A published agent's Teams app can be installed in any tenant, so requests from outside your organization can reach your endpoint before Foundry applies RBAC. Checking the tenant ID lets you drop calls from tenants you don't intend to serve. This combination is weaker than JWT validation, because any caller that reaches your endpoint can set a header. Pair it with the source IP restriction so that only the Bot Channel Adapter can present the header. Together, the two checks give customers without JWT-capable infrastructure a meaningful layer of defense.

Verify the published agent

  1. In Microsoft 365 Copilot or Microsoft Teams, open the agent store and find your agent. With Shared scope, it appears under Your agents. With Tenant scope, it appears under Built by your org after a Microsoft 365 admin approves it in the Microsoft 365 admin center.
  2. Start a conversation and send a message.
  3. Confirm the agent replies.
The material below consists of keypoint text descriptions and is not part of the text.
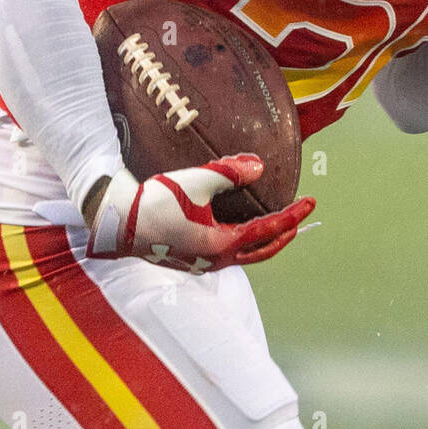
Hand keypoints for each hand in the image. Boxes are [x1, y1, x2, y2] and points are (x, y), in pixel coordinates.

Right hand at [85, 153, 315, 272]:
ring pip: (241, 253)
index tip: (311, 202)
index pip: (269, 230)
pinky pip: (223, 250)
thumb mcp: (197, 182)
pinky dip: (239, 239)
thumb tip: (258, 166)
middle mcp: (215, 260)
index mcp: (223, 245)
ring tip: (273, 222)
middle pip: (260, 250)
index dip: (293, 215)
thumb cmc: (156, 203)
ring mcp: (200, 262)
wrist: (115, 221)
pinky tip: (234, 225)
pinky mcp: (187, 257)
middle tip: (298, 218)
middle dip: (282, 234)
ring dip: (261, 239)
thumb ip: (230, 172)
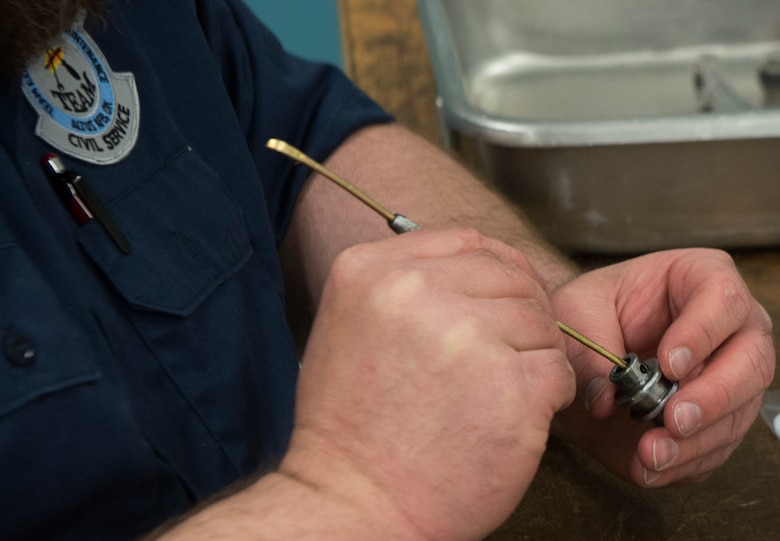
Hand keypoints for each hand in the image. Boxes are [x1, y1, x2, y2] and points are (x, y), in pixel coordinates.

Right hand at [282, 228, 574, 539]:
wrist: (353, 505)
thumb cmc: (353, 427)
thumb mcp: (352, 325)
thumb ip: (406, 285)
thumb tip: (481, 262)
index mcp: (371, 271)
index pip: (466, 240)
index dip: (497, 269)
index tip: (504, 298)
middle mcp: (414, 292)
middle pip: (509, 276)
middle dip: (519, 315)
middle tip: (502, 358)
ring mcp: (464, 336)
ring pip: (540, 321)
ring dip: (533, 356)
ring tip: (495, 395)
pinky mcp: (509, 387)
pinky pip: (559, 369)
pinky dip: (549, 394)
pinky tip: (514, 417)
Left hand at [550, 249, 774, 486]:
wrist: (574, 351)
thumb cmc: (584, 315)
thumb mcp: (575, 315)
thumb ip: (589, 351)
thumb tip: (605, 399)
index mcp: (700, 279)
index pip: (722, 299)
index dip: (702, 333)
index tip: (669, 364)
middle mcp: (730, 328)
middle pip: (752, 361)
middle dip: (714, 397)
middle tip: (672, 419)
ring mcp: (730, 377)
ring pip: (739, 413)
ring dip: (697, 441)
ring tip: (651, 453)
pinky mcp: (714, 421)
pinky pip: (714, 448)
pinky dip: (683, 463)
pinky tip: (650, 465)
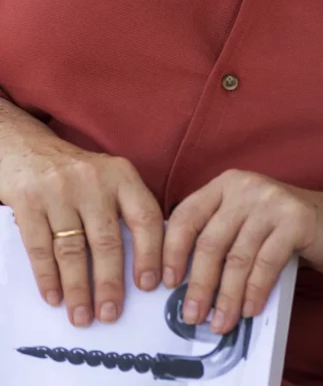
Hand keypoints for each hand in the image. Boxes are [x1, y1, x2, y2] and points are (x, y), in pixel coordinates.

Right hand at [0, 139, 163, 327]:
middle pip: (107, 241)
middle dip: (110, 283)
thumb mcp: (110, 177)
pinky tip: (54, 297)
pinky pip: (40, 248)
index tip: (151, 285)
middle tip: (111, 314)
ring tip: (83, 316)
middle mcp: (94, 182)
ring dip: (78, 288)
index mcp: (122, 175)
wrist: (29, 148)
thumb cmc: (78, 172)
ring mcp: (59, 192)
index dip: (151, 253)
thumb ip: (127, 208)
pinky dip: (48, 277)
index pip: (145, 217)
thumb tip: (150, 258)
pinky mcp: (29, 203)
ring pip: (73, 250)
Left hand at [163, 170, 322, 336]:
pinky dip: (254, 291)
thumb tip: (182, 283)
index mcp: (227, 184)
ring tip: (221, 322)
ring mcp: (273, 200)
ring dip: (226, 297)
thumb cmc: (287, 230)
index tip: (163, 284)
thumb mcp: (247, 224)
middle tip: (191, 315)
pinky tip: (249, 308)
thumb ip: (219, 238)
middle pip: (210, 242)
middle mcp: (247, 186)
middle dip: (198, 285)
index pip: (186, 216)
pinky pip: (266, 263)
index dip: (171, 252)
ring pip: (237, 257)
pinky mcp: (296, 218)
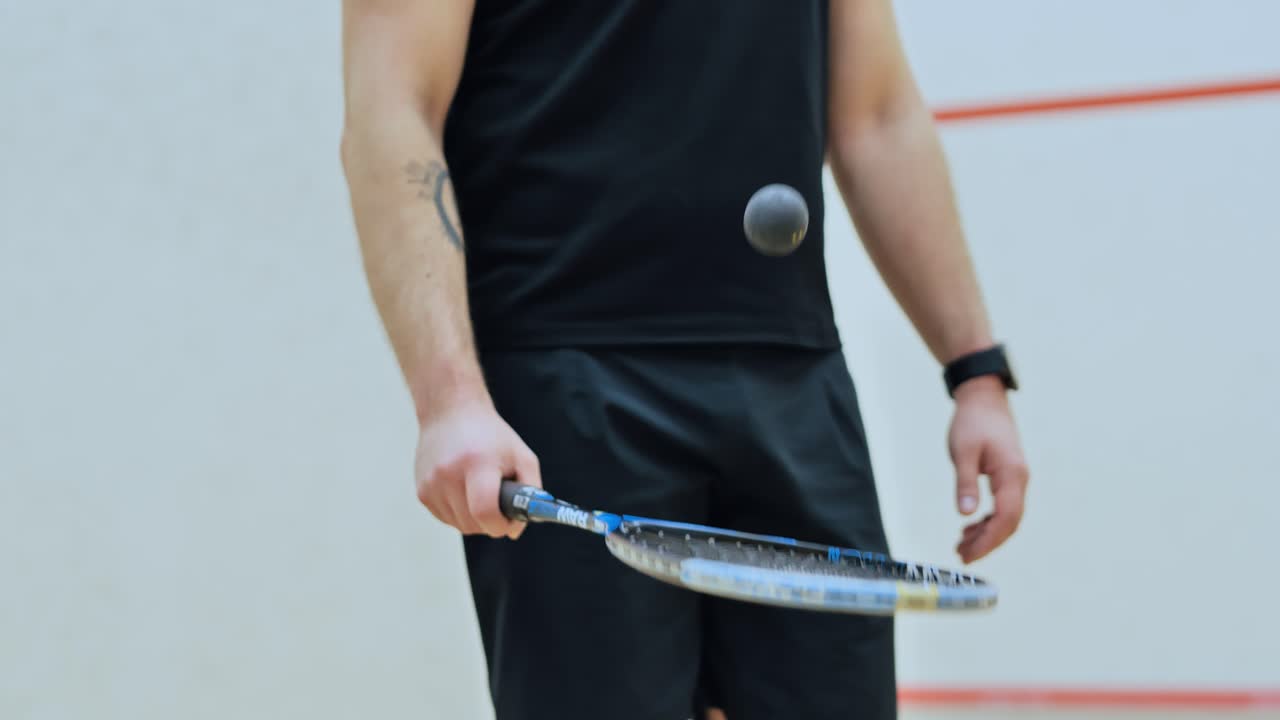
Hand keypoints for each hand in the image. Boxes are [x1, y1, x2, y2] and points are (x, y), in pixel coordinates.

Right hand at [415, 400, 541, 538]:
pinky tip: (464, 491)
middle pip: (472, 523)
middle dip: (490, 522)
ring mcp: (431, 484)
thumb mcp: (522, 456)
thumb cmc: (491, 436)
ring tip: (480, 491)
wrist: (451, 412)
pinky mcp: (421, 491)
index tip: (508, 521)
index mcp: (476, 462)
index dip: (500, 525)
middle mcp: (448, 474)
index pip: (485, 511)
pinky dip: (459, 513)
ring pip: (459, 525)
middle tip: (498, 502)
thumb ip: (531, 492)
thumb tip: (514, 530)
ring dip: (474, 519)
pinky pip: (446, 519)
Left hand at [948, 376, 1028, 562]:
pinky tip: (970, 526)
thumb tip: (965, 514)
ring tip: (961, 545)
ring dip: (986, 533)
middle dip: (987, 543)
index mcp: (1011, 474)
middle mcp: (1020, 480)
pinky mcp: (1008, 477)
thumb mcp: (962, 452)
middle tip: (961, 555)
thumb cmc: (972, 422)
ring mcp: (1016, 479)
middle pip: (1009, 523)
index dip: (988, 540)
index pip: (1005, 518)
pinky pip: (1003, 506)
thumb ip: (965, 483)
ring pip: (1007, 517)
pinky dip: (987, 520)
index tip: (968, 554)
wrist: (984, 399)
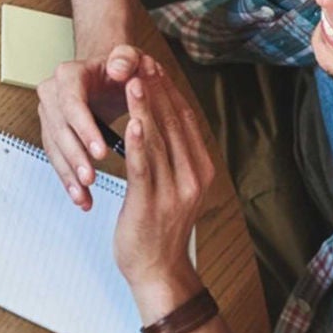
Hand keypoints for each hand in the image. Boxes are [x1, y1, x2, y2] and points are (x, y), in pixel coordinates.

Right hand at [37, 44, 147, 208]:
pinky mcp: (53, 133)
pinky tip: (81, 197)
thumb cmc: (121, 67)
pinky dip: (68, 179)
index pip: (72, 102)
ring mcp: (49, 114)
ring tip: (84, 196)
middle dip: (75, 156)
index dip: (84, 128)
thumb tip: (119, 69)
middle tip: (91, 179)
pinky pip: (57, 158)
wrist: (109, 77)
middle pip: (59, 129)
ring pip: (54, 148)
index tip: (101, 152)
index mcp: (69, 74)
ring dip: (68, 174)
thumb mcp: (130, 57)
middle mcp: (52, 93)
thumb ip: (127, 57)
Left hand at [114, 66, 215, 314]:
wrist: (159, 271)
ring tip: (134, 79)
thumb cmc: (161, 229)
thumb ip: (176, 157)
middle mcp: (193, 177)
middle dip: (156, 90)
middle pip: (173, 124)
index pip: (186, 120)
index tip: (156, 66)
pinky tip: (131, 120)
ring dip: (144, 107)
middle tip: (143, 60)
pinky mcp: (150, 202)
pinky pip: (143, 166)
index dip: (170, 91)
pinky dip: (138, 141)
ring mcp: (174, 191)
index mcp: (202, 170)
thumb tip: (167, 122)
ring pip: (158, 139)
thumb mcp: (178, 187)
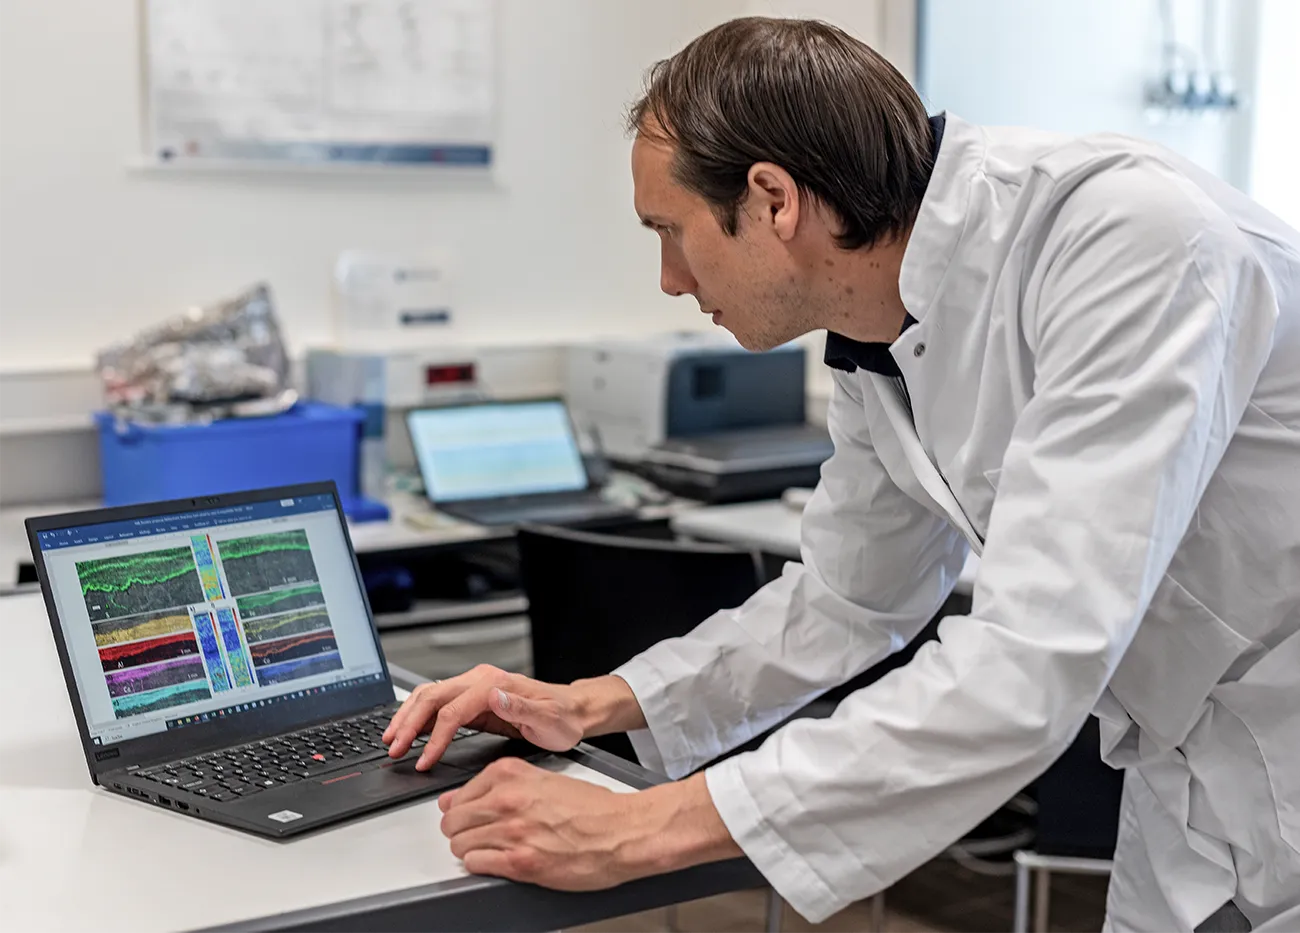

A reply confirms that both the inbound path (channel adapter to agent) and the outbound path (agent reply to the channel) work.

Troubleshooting

Issue Cause Resolution
Publishing from the portal returns 403 Public network access is disabled, so the portal can't complete publishing Use the API-based flow in this article. You can also download the manifest .zip and create the agent from it in the Microsoft 365 admin center.
The channel adapter can't reach the agent DNS, DNAT, or TLS isn't configured Confirm your A record points to the firewall, the DNAT rule forwards port 443 to the reverse proxy, and the reverse proxy presents a certificate for your hostname.
The agent receives messages but never replies Outbound traffic is blocked Allow outbound access to smba.trafficmanager.net, login.microsoftonline.com, and login.botframework.com.
Requests reach the agent but are rejected Token validation fails Confirm the validate-jwt policy uses issuer https://api.botframework.com and an audience that matches your bot's Microsoft App ID.
Organization-scope agent doesn't appear Admin approval is pending Confirm an admin approved the agent in the Microsoft 365 admin center.